J’aime les moralistes intempestifs. Piergiorgio Bellocchio en est un. Et de la meilleure trempe: de ceux dont l’acuité du regard leur fait déceler dans la banalité la plus évidente, et donc la plus invisible, les symptômes des catastrophes en cours. En gros, toutes ces choses véridiques et authentiques, ces beautés simples dont l’époque nous oblige à prendre congé et que le moraliste-poète rappelle aux hommes, avec tendresse et affliction, avant qu’elles ne s’éteignent. La « méfiance inguérissable et désabusée » de Bellocchio peut prendre les couleurs de la nostalgie, ce qu’on a pas manqué de lui reprocher, mais c’est sans doute la seule boussole, si imparfaite, soit-elle, capable d’orienter l’individu dans les temps présents.

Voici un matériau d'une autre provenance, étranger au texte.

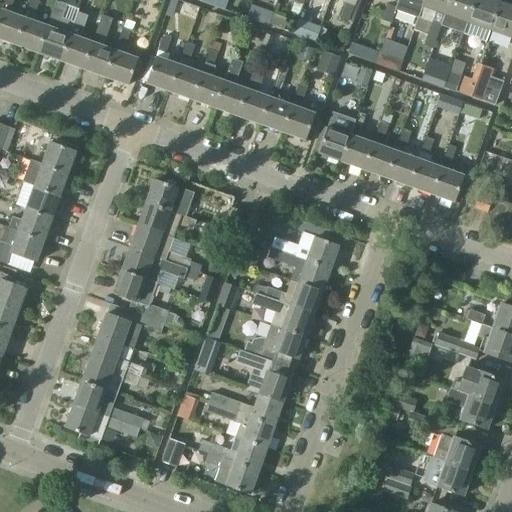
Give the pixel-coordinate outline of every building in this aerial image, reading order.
[(30,0),(24,18),(14,45),(37,53),(46,27),(34,22),(36,16),(34,15),(35,14),(39,0),(30,0)] [(305,0),(295,0),(291,13),(300,15),(303,5),(304,6),(305,0)] [(346,0),(340,18),(354,23),(362,0),(346,0)] [(419,18),(423,6),(422,6),(424,0),(398,0),(396,7),(388,4),(382,20),(391,23),(396,10),(419,18)] [(442,26),(440,26),(449,0),(424,0),(422,6),(423,6),(436,11),(424,46),(433,49),(442,26)] [(449,0),(440,26),(442,26),(464,34),(469,23),(467,22),(474,0),(449,0)] [(474,0),(467,22),(469,23),(464,34),(485,42),(489,30),(500,1),(495,0),(474,0)] [(48,26),(47,26),(46,27),(37,53),(60,61),(73,22),(62,18),(66,5),(57,1),(48,26)] [(511,38),(511,5),(500,1),(489,30),(511,38)] [(252,6),(248,18),(270,25),(274,15),(274,13),(252,6)] [(24,18),(2,10),(0,14),(0,39),(14,45),(24,18)] [(81,38),(89,15),(78,11),(74,22),(73,22),(60,61),(83,69),(92,42),(81,38)] [(93,42),(92,42),(83,69),(105,77),(115,50),(104,46),(113,20),(103,15),(93,42)] [(274,15),(270,25),(285,30),(288,19),(274,15)] [(293,34),(316,42),(321,27),(299,19),(293,34)] [(116,50),(115,50),(105,77),(128,85),(138,58),(126,54),(128,48),(127,48),(133,33),(124,29),(116,50)] [(271,49),(275,37),(266,34),(262,46),(271,49)] [(156,57),(155,57),(146,83),(169,91),(178,65),(168,61),(173,47),(170,46),(173,38),(164,35),(156,57)] [(180,66),(178,65),(169,91),(192,99),(201,73),(192,70),(195,62),(191,60),(196,46),(188,43),(180,66)] [(201,73),(192,99),(214,107),(224,81),(212,77),(216,67),(214,66),(219,53),(210,50),(202,74),(201,73)] [(323,51),(317,71),(334,77),(341,58),(323,51)] [(404,61),(379,52),(375,65),(400,73),(404,61)] [(225,82),(224,81),(214,107),(237,116),(246,89),(235,86),(243,63),(232,59),(225,82)] [(347,60),(346,61),(339,81),(356,87),(363,66),(347,60)] [(433,71),(431,71),(427,82),(444,88),(451,69),(436,63),(433,71)] [(472,79),(466,96),(495,106),(504,82),(491,78),(494,69),(478,64),(472,79)] [(247,90),(246,89),(237,116),(260,124),(269,98),(258,93),(266,71),(255,67),(247,90)] [(452,69),(451,69),(444,88),(456,93),(462,75),(451,71),(452,69)] [(280,94),(286,78),(278,75),(272,92),(280,94)] [(466,96),(472,79),(464,77),(458,93),(466,96)] [(293,106),(292,106),(283,132),(305,140),(315,114),(304,110),(306,103),(303,103),(309,87),(300,84),(293,106)] [(269,98),(260,124),(283,132),(292,106),(269,98)] [(359,112),(353,129),(361,132),(367,115),(359,112)] [(328,127),(318,154),(341,162),(351,136),(350,135),(355,123),(333,115),(329,128),(328,127)] [(382,122),(376,138),(384,141),(390,125),(382,122)] [(0,150),(8,153),(16,131),(0,124),(0,150)] [(403,130),(398,146),(406,149),(412,133),(403,130)] [(351,136),(341,162),(364,170),(373,144),(351,136)] [(418,160),(409,186),(431,194),(441,168),(430,164),(432,157),(430,156),(435,140),(426,137),(418,160)] [(75,152),(50,143),(42,164),(67,173),(75,152)] [(373,144),(364,170),(386,178),(396,152),(373,144)] [(449,145),(443,161),(451,164),(457,148),(449,145)] [(396,152),(386,178),(409,186),(418,160),(396,152)] [(23,183),(34,187),(35,186),(59,195),(67,173),(42,164),(31,160),(23,183)] [(441,168),(431,194),(453,203),(463,175),(441,168)] [(155,180),(146,203),(169,212),(170,211),(185,217),(193,194),(178,189),(155,180)] [(35,186),(34,187),(26,209),(51,218),(59,195),(35,186)] [(478,194),(473,208),(487,213),(492,200),(478,194)] [(487,213),(487,214),(511,223),(511,205),(492,198),(492,200),(487,213)] [(169,212),(146,203),(138,226),(174,239),(179,226),(193,231),(197,221),(185,217),(170,211),(169,212)] [(231,208),(227,219),(223,230),(235,234),(243,212),(231,208)] [(18,231),(43,240),(51,218),(26,209),(22,220),(13,217),(9,228),(18,231)] [(242,238),(262,245),(270,221),(250,214),(242,238)] [(138,226),(130,249),(180,267),(200,274),(203,266),(191,262),(191,260),(169,252),(174,239),(138,226)] [(6,227),(0,244),(0,261),(8,264),(12,253),(35,262),(43,240),(18,231),(9,228),(6,227)] [(298,247),(275,239),(272,248),(331,269),(339,246),(303,233),(298,247)] [(239,245),(233,260),(255,268),(260,253),(239,245)] [(295,268),(291,281),(314,289),(322,292),(331,269),(272,248),(269,256),(277,259),(277,261),(291,265),(291,266),(295,268)] [(130,249),(122,272),(157,284),(162,270),(181,278),(184,279),(184,278),(197,283),(200,274),(180,267),(130,249)] [(207,276),(219,281),(224,267),(212,263),(207,276)] [(0,304),(18,310),(26,288),(12,283),(14,278),(0,272),(0,304)] [(165,324),(165,323),(183,329),(184,325),(183,322),(182,320),(179,317),(177,316),(169,313),(169,312),(150,305),(157,284),(122,272),(113,295),(131,302),(128,310),(113,305),(165,324)] [(219,281),(207,276),(199,300),(210,304),(219,281)] [(268,287),(264,297),(314,314),(322,292),(314,289),(291,281),(286,294),(268,287)] [(225,283),(217,306),(229,310),(230,311),(239,288),(225,283)] [(256,294),(252,305),(275,313),(271,325),(305,337),(314,314),(264,297),(256,294)] [(18,310),(0,304),(0,329),(10,333),(18,310)] [(106,314),(98,337),(122,345),(133,350),(142,326),(161,333),(165,324),(113,305),(110,315),(106,314)] [(511,308),(502,305),(494,329),(493,330),(511,336),(511,308)] [(217,306),(213,317),(224,322),(229,310),(217,306)] [(485,315),(470,310),(467,320),(482,325),(485,315)] [(253,344),(248,342),(244,352),(287,367),(290,358),(297,360),(305,337),(271,325),(266,339),(262,338),(254,341),(253,344)] [(480,351),(485,353),(485,354),(510,363),(511,357),(511,336),(493,330),(494,329),(482,325),(478,337),(484,339),(480,351)] [(209,328),(205,338),(217,342),(219,337),(216,330),(209,328)] [(0,354),(2,355),(10,333),(0,329),(0,354)] [(98,337),(90,360),(126,373),(140,378),(144,368),(129,363),(117,358),(122,345),(98,337)] [(205,338),(194,371),(209,377),(220,344),(217,342),(205,338)] [(413,339),(405,362),(415,366),(420,351),(430,355),(433,346),(413,339)] [(238,364),(255,370),(248,390),(282,402),(290,380),(283,378),(287,367),(244,352),(242,351),(238,364)] [(126,373),(90,360),(82,382),(118,395),(123,381),(137,387),(140,378),(126,373)] [(456,381),(453,382),(450,390),(495,405),(503,381),(466,368),(461,383),(456,381)] [(118,395),(82,382),(74,405),(140,429),(143,419),(113,408),(118,395)] [(212,393),(209,402),(239,413),(274,425),(282,402),(248,390),(247,391),(258,394),(253,407),(212,393)] [(446,403),(464,409),(460,421),(486,430),(495,405),(450,390),(446,403)] [(418,400),(395,392),(390,405),(412,413),(414,413),(418,400)] [(185,396),(178,416),(191,421),(199,401),(185,396)] [(239,424),(235,437),(243,440),(266,448),(274,425),(239,413),(209,402),(205,412),(236,422),(236,423),(239,424)] [(140,429),(74,405),(65,428),(101,441),(106,427),(136,438),(140,429)] [(414,413),(412,413),(407,425),(441,437),(433,458),(471,472),(480,448),(455,439),(458,429),(414,413)] [(203,440),(200,450),(209,453),(258,471),(266,448),(243,440),(235,437),(235,438),(241,440),(237,452),(226,449),(203,440)] [(177,467),(185,445),(169,439),(162,461),(177,467)] [(206,462),(220,467),(215,482),(249,494),(258,471),(209,453),(206,462)] [(433,458),(424,483),(463,496),(471,472),(433,458)] [(367,471),(411,487),(415,475),(371,459),(367,471)] [(380,477),(387,480),(383,491),(407,500),(412,487),(411,487),(367,471),(361,486),(375,491),(380,477)]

Le texte que voici ne plaira pas à tous les « zéros satisfaits » que nous sommes…
« Violon d’Ingres – Mon antipathie envers la culture officielle et les spécialistes devrait m’inciter à considérer sans préjugé défavorable les gens qui ont la poésie pour violon d’Ingres ou les peintres du dimanche. S’il est vrai que leurs œuvres sont généralement pires que la production professionnelle (mais à peine), en contrepartie ils sont eux-mêmes beaucoup moins encombrants. J’ai toujours pensé que l’art, la littérature, la philosophie, etc., ne devraient pas constituer la principale source de revenus de ceux qui les pratiquent. Il serait souhaitable que celle-ci dépendît plutôt d’un travail socialement utile, éventuellement accompli à temps partiel. Cela aurait pour effet de « normaliser » un peu ces personnages, de contenir leur narcissisme dans des limites plus tolérables, et surtout cela diminuerait sensiblement la production obligée et la diffusion d’œuvres inutiles.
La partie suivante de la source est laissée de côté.